3. Change the working directory:

   cd $APP_HOME

4. Create the .oci directory for storing the required OCI configuration file:

   mkdir -p $APP_HOME/.oci

5. Create the OCI configuration file (.oci/config) with the required information:

   cat << EOF > $APP_HOME/.oci/config
   [DEFAULT]
   tenancy=$TENANCY_OCID
   region=$REGION
   EOF
   

6. Ensure the .oci directory and its contents have the correct permissions:

   chmod -R go-rwx $APP_HOME/.oci

7. Finally, build the Docker image using the provided shell script:

   ./build.sh

Generate Certificates

1. Create a file, e.g. example-com.env. This file must be created in the directory defined by APP_HOME and should have the following variables defined:

   DOMAIN=example.com,www.example.com
   EMAIL=johndoe@example.com
   DEPLOY_TARGET=LB
   LB_OCID=ocid1.loadbalancer.oc1...
   LISTENER_NAME=listener_https
   DRY_RUN=Y
   

   IMPORTANT

   • If you don't already have a listener setup for HTTPS, then exclude the LISTENER_NAME variable for now. Once the certificate has been deployed to the load balancer specified by the OCID, you may use that certificate to create the required listener supporting SSL communications.
   • You may add more than one domains to the certificate. Assign them as a comma-delimited list to the DOMAIN variable.

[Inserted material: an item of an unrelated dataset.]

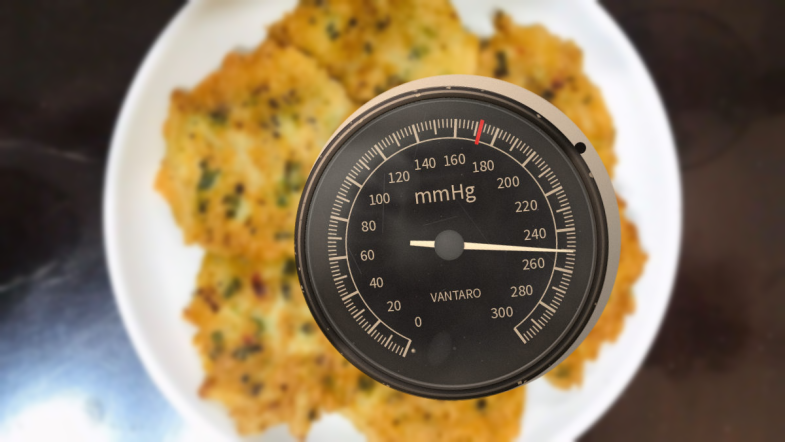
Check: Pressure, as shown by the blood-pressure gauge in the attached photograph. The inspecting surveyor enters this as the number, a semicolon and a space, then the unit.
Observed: 250; mmHg
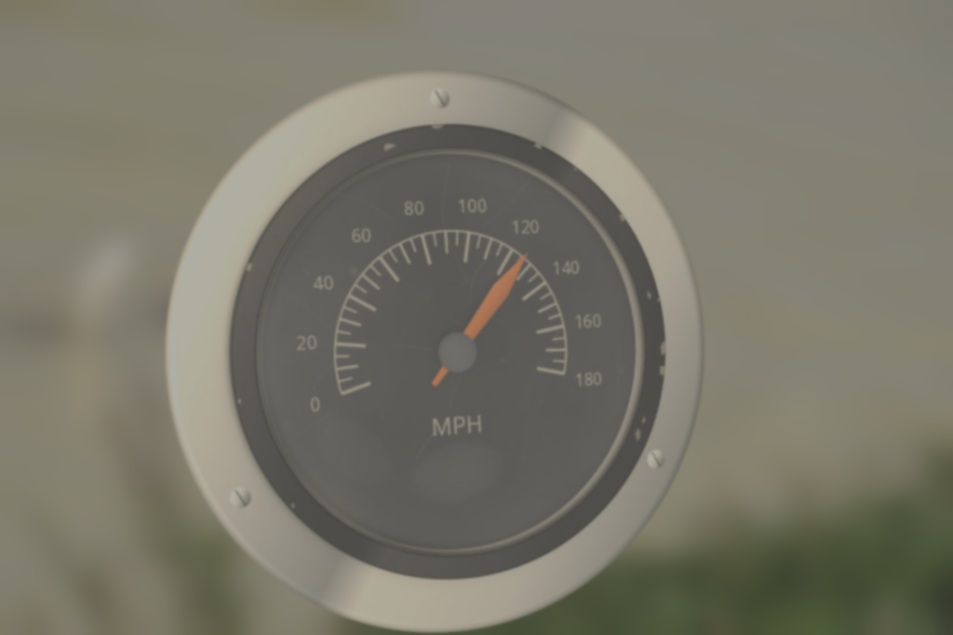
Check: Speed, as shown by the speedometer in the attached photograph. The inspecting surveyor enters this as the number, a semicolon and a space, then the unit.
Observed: 125; mph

2. Generate and deploy the certificate. If the LISTENER_NAME is defined, then the new certificate will be assigned to the listener as well.

   $APP_HOME/cert-manager.sh -a generate -f example-com.env -p 8000

Renew Certificates

1. Add to the crontab as root:

   0 2 * * * opc /opt/docker/oci-le-cert-manager/cert-manager.sh -a renew -f example-com.env -p 8000 >> /opt/docker/oci-le-cert-manager/logs/le-example-com.log
   

TODO

• Support automatic updating of Web Appllication Firewalls.
• Support generating wildcard SSL certificates.